• _Task directions_: In the discussion of Coq's grammar below, condense the paragraph beginning "Now, to answer Brando's question" into a short bulleted list that keeps its main facts.

• _Passage shown_:
Looking for the grammar at the doc requires too much time. Is there a nice page or pdf that full grammar of coq is listed?
The closest thing is in the files fullGrammar and orderedGrammar in the source code. The first shows the grammar without the actions and minimal changes compared to the .mlg files. The second shows a grammar that has been edited for readability. These are big files, over a thousand lines each. But neither is intended to be read by end users.
We’re in the midst of updating the grammar in the doc, which was very much out of date. Look at the Terms section of the Gallina chapter to see what the updated doc looks like. I think the hyperlinks of nonterminals make that easier to read.
The updates to the Terms section that I mentioned don’t appear in the HTML doc linked from the website. You would need the next release or to build from the source code to see them.
The updates Jim is talking about appear in the “development” version of the reference manual, which is continuously deployed at https://coq.github.io/doc/master/refman/.
But more importantly the question is: why do you need to see the full Coq grammar? If this is to write your own parser of Coq’s grammar, that’s something that is very much advised against. I could write more about why it is so and what are the alternative ways of parsing a Coq document if you want.
It should also be mentioned that the Coq grammar is extensible, some more information about this here.
I was just hoping if I could get better understandings in coq with the grammar, but I would like to try what others don’t try at all. Why do you not recommend it, and what are the alternative ways?
Apologies, I read it but 100% understand it. Does it mean that Coqs language is ever evolving?
I am not a FM/PL expert but somehow had the impressions grammars where fixed a prior.
First, I should mention that the manual now contains some warning regarding parsing your own grammar (cf. the note and warning at https://coq.inria.fr/refman/language/core/basic.html#syntax-and-lexical-conventions).
Now, to answer Brando’s question, the language of Coq is not like any standard programming language. Standard programming languages do indeed generally have a small grammar that is rarely extended and most of the features are provided, not through special parsing constructs, but through primitive functions. On the contrary, the grammar of Coq is very large and constantly expanding. Most commands / tactics have their own parsing constructs, plugins add new ones, and the notation system can be used to expand the grammar even further (and that’s what most Coq libraries do). [Even the simple task of splitting a Coq document into sentences is something complex that most Coq editors do not actually handle properly unless they delegate this task to Coq.]
Thanks Theo! That was very useful.
I have two question:
- I am very curious to understand why Coq has such a seemingly complicated grammar lifestyle. Why does it seem so different?

Saved data entries
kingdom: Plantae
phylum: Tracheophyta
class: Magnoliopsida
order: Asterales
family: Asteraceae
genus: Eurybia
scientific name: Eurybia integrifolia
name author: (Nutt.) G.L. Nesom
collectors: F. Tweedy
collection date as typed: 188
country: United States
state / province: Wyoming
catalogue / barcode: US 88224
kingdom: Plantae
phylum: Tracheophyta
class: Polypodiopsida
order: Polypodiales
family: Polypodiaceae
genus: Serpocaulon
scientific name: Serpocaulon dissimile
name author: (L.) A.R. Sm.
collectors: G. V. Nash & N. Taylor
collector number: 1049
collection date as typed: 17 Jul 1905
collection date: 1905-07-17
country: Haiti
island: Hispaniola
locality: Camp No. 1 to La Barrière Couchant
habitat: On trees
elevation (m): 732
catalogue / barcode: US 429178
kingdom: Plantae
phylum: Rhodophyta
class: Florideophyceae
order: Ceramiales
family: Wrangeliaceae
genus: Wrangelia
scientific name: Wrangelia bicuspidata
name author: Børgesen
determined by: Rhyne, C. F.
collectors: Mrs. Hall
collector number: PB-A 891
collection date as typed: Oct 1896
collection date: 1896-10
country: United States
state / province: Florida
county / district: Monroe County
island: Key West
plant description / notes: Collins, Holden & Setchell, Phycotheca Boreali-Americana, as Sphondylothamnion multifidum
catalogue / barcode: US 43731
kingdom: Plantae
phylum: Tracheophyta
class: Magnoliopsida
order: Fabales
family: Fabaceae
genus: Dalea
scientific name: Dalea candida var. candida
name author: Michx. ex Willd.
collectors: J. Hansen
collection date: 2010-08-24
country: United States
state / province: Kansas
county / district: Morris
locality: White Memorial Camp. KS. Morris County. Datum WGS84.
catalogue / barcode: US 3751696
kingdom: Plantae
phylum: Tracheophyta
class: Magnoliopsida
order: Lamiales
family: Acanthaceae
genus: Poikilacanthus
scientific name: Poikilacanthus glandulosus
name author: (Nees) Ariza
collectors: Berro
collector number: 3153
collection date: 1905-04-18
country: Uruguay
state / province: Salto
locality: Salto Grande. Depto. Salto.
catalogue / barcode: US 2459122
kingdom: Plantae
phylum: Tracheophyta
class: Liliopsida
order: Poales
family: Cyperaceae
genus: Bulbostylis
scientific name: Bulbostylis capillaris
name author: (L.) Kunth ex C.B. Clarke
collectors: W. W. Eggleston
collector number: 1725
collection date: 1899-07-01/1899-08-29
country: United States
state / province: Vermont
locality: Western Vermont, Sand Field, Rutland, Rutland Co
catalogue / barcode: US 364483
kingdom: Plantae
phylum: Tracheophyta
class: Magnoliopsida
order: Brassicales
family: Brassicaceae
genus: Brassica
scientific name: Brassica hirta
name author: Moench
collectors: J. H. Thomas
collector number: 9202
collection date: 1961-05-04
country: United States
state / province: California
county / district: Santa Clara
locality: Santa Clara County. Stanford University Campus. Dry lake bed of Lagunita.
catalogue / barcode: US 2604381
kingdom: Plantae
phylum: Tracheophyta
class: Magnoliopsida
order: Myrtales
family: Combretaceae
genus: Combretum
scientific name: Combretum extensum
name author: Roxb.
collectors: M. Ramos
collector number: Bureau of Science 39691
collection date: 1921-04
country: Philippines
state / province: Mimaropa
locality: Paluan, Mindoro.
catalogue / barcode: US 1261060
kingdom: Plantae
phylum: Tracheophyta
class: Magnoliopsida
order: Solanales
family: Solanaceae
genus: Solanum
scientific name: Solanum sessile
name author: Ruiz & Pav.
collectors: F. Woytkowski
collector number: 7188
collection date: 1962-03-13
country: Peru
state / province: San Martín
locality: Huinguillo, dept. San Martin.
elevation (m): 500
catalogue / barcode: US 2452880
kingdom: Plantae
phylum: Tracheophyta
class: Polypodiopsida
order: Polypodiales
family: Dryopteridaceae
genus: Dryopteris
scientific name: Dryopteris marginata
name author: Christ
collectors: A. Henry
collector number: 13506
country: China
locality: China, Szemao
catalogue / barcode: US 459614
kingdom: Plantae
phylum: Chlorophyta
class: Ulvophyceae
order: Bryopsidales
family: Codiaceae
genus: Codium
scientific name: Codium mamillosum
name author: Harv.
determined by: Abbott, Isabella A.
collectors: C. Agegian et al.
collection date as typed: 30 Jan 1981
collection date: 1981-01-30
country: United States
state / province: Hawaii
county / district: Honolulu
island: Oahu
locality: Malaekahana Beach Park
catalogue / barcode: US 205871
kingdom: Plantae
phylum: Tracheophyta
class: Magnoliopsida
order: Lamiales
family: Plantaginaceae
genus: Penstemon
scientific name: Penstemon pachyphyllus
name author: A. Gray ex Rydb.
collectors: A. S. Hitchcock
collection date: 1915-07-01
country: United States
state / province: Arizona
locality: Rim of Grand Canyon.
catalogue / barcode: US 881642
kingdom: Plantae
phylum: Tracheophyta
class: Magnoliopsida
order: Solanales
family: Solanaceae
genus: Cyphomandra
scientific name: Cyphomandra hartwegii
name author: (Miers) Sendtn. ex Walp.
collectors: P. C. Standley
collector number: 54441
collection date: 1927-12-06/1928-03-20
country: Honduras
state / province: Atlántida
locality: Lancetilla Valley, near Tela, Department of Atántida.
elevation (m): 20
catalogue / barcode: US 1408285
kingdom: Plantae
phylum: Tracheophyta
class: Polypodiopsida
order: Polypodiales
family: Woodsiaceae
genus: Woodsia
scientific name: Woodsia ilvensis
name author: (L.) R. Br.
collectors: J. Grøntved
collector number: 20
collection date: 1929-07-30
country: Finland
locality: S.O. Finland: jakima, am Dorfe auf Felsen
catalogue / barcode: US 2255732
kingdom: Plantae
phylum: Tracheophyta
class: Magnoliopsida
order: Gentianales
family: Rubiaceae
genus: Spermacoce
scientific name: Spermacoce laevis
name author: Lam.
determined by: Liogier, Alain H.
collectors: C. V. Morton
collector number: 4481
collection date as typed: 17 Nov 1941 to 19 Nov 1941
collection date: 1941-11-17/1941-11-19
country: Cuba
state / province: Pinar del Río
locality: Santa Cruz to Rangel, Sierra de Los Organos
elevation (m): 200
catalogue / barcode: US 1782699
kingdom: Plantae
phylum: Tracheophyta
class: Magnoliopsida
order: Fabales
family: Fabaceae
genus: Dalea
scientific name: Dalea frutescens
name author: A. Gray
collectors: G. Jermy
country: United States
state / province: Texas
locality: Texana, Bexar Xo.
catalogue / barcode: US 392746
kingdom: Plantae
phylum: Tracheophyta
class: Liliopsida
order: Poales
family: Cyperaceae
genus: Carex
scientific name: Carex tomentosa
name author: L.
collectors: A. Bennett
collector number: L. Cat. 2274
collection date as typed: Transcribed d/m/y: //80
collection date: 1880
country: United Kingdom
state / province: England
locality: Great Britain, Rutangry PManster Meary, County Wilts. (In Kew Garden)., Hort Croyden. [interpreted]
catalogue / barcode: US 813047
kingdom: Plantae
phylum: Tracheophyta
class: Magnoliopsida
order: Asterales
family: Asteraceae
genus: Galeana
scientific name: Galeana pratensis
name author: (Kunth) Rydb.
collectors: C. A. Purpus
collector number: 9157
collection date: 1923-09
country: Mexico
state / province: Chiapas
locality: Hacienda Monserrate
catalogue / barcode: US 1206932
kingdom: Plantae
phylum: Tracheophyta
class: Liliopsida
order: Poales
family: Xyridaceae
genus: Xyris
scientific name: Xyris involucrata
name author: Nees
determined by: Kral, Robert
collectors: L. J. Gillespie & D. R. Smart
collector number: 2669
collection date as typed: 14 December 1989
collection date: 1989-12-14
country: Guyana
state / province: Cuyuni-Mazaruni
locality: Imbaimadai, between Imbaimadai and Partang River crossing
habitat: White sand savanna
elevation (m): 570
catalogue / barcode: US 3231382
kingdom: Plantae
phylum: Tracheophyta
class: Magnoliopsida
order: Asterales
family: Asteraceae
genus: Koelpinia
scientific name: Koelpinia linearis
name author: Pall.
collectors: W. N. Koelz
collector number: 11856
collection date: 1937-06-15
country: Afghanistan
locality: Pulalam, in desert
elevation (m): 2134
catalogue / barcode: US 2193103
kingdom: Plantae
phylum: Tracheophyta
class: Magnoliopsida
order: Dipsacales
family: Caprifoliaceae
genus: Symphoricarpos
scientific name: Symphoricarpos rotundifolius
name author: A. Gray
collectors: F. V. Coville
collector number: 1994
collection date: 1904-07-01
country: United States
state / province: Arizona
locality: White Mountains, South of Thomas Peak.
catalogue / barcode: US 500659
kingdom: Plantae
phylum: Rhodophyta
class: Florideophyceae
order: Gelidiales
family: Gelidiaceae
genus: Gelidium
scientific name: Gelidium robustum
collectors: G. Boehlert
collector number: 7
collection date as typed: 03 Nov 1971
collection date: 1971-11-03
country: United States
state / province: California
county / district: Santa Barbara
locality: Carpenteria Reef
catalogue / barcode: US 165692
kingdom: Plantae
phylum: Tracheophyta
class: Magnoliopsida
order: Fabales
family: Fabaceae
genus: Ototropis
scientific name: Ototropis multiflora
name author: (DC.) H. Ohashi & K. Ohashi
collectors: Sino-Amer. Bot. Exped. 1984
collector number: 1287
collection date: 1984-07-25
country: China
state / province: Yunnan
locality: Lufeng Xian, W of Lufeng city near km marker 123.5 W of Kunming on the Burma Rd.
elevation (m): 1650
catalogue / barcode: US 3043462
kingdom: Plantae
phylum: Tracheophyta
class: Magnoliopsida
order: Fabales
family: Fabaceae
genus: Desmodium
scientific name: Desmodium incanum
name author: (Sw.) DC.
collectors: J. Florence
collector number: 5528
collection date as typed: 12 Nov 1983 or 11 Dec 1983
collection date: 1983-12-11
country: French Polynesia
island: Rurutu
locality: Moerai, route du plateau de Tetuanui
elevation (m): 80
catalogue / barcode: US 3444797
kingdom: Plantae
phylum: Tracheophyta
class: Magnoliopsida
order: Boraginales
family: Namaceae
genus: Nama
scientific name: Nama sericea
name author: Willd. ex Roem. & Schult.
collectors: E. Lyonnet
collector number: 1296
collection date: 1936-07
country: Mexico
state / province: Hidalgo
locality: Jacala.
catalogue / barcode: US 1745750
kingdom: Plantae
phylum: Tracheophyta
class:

• _Exercise solution_:
- Coq's language is not like standard programming languages.
- Standard languages generally have a small grammar that is rarely extended. They provide most features through primitive functions rather than special parsing constructs.
- Coq's grammar is very large and constantly expanding:
  - Most commands and tactics have their own parsing constructs.
  - Plugins add new ones.
  - The notation system can expand the grammar further, which most Coq libraries do.
- Even splitting a Coq document into sentences is complex. Most Coq editors do not handle it properly unless they delegate the task to Coq.